Instrucción escrita A ::
Según el texto sobre el Canal de Suez, ¿cuántos días después de Egipto nacionalizó Indonesia las posesiones de Holanda?

Cuando Nasser anunció que iba a nacionalizar la Compañía del Canal del Suez, que Gran Bretaña y Francia controlaban (en parte, dijo, para pagar por la represa de Asuán que Estados Unidos se rehusó a financiar), Eden se alarmó. Les dijo a sus colegas en el gobierno que no permitiría que Nasser “ponga su pulgar en nuestra tráquea”. Londres, que todavía mantenía colonias árabes, estaba amenazado por su propagación del nacionalismo árabe. Y Estados Unidos y Europa Occidental veían con inquietud el incremento de lazos militares de Nasser con naciones comunistas.
Estados Unidos y Europa Occidental estaban en contra de la nacionalización del Canal porque no creían que Egipto iba a poder controlarlo y, sobre todo, porque iba a dar un mal ejemplo. De hecho, Indonesia nacionalizó las posesiones de Holanda el 1º de agosto, tan sólo cinco días después de Egipto. Así, Eden tramó un plan tripartito secreto con Francia e Israel. Este encuentro secreto entre los tres países resultó en el Protocolo de Sèvres. Francia era hostil a Nasser porque Egipto apoyaba a los rebeldes argelinos. Además, su asociación con el canal era histórica: al fin y al cabo, fue un francés el que lo construyó. También Francia veía pasar la mayor parte de sus importaciones de petróleo a través del Canal de Suez.

Instrucción escrita B ::
Del listado, copia el tramo desde la línea que contiene "catalogue / barcode: US 1216635" hasta la que contiene "collectors: J. W. Thieret", ambas incluidas. Cambia "locality" por "localidad" y deja todo lo demás igual.

Registros extraídos:
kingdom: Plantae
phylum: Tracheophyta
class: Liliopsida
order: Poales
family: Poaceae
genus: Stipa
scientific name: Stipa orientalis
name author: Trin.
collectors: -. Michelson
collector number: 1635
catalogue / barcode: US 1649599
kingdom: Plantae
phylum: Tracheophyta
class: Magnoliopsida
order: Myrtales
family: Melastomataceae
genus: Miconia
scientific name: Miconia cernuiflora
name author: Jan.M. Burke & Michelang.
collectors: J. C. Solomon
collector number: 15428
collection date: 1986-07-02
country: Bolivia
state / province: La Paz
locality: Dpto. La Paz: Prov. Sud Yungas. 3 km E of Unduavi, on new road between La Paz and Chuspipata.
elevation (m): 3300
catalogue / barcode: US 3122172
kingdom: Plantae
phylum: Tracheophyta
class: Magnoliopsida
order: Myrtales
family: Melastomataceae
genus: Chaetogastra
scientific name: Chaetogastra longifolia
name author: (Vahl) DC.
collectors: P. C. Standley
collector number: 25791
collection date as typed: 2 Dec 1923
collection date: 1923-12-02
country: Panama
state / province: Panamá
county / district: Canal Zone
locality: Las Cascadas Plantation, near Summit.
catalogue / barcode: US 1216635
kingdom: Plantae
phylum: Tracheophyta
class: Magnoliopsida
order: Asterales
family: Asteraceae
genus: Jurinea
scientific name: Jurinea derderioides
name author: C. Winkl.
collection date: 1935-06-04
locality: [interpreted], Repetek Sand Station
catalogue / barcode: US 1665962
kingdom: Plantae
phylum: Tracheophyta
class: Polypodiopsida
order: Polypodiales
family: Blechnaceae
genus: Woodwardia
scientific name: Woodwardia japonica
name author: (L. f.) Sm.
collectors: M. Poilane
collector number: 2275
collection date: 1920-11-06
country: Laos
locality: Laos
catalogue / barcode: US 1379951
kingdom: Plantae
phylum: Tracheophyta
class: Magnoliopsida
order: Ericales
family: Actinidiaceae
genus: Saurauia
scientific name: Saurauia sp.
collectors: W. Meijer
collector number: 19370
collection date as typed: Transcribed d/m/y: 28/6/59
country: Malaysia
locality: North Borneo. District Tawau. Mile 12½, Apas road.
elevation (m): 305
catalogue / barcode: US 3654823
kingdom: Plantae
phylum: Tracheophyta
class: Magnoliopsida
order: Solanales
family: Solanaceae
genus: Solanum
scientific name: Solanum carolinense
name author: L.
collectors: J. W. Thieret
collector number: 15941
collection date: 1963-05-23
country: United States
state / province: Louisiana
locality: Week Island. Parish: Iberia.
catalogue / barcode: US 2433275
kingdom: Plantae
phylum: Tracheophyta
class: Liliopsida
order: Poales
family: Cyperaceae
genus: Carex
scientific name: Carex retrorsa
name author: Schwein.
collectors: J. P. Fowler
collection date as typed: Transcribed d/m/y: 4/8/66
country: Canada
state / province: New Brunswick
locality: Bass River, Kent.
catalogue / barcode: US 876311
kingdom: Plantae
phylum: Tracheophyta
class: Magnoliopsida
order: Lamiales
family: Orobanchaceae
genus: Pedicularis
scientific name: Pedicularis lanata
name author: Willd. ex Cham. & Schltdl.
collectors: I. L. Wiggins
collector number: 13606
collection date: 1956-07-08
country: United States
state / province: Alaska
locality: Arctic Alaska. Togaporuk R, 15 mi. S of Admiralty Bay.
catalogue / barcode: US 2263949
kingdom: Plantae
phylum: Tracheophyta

Respuesta escrita A ::
Tan sólo cinco días después, el 1º de agosto.

Respuesta escrita B ::
catalogue / barcode: US 1216635
kingdom: Plantae
phylum: Tracheophyta
class: Magnoliopsida
order: Asterales
family: Asteraceae
genus: Jurinea
scientific name: Jurinea derderioides
name author: C. Winkl.
collection date: 1935-06-04
localidad: [interpreted], Repetek Sand Station
catalogue / barcode: US 1665962
kingdom: Plantae
phylum: Tracheophyta
class: Polypodiopsida
order: Polypodiales
family: Blechnaceae
genus: Woodwardia
scientific name: Woodwardia japonica
name author: (L. f.) Sm.
collectors: M. Poilane
collector number: 2275
collection date: 1920-11-06
country: Laos
localidad: Laos
catalogue / barcode: US 1379951
kingdom: Plantae
phylum: Tracheophyta
class: Magnoliopsida
order: Ericales
family: Actinidiaceae
genus: Saurauia
scientific name: Saurauia sp.
collectors: W. Meijer
collector number: 19370
collection date as typed: Transcribed d/m/y: 28/6/59
country: Malaysia
localidad: North Borneo. District Tawau. Mile 12½, Apas road.
elevation (m): 305
catalogue / barcode: US 3654823
kingdom: Plantae
phylum: Tracheophyta
class: Magnoliopsida
order: Solanales
family: Solanaceae
genus: Solanum
scientific name: Solanum carolinense
name author: L.
collectors: J. W. Thieret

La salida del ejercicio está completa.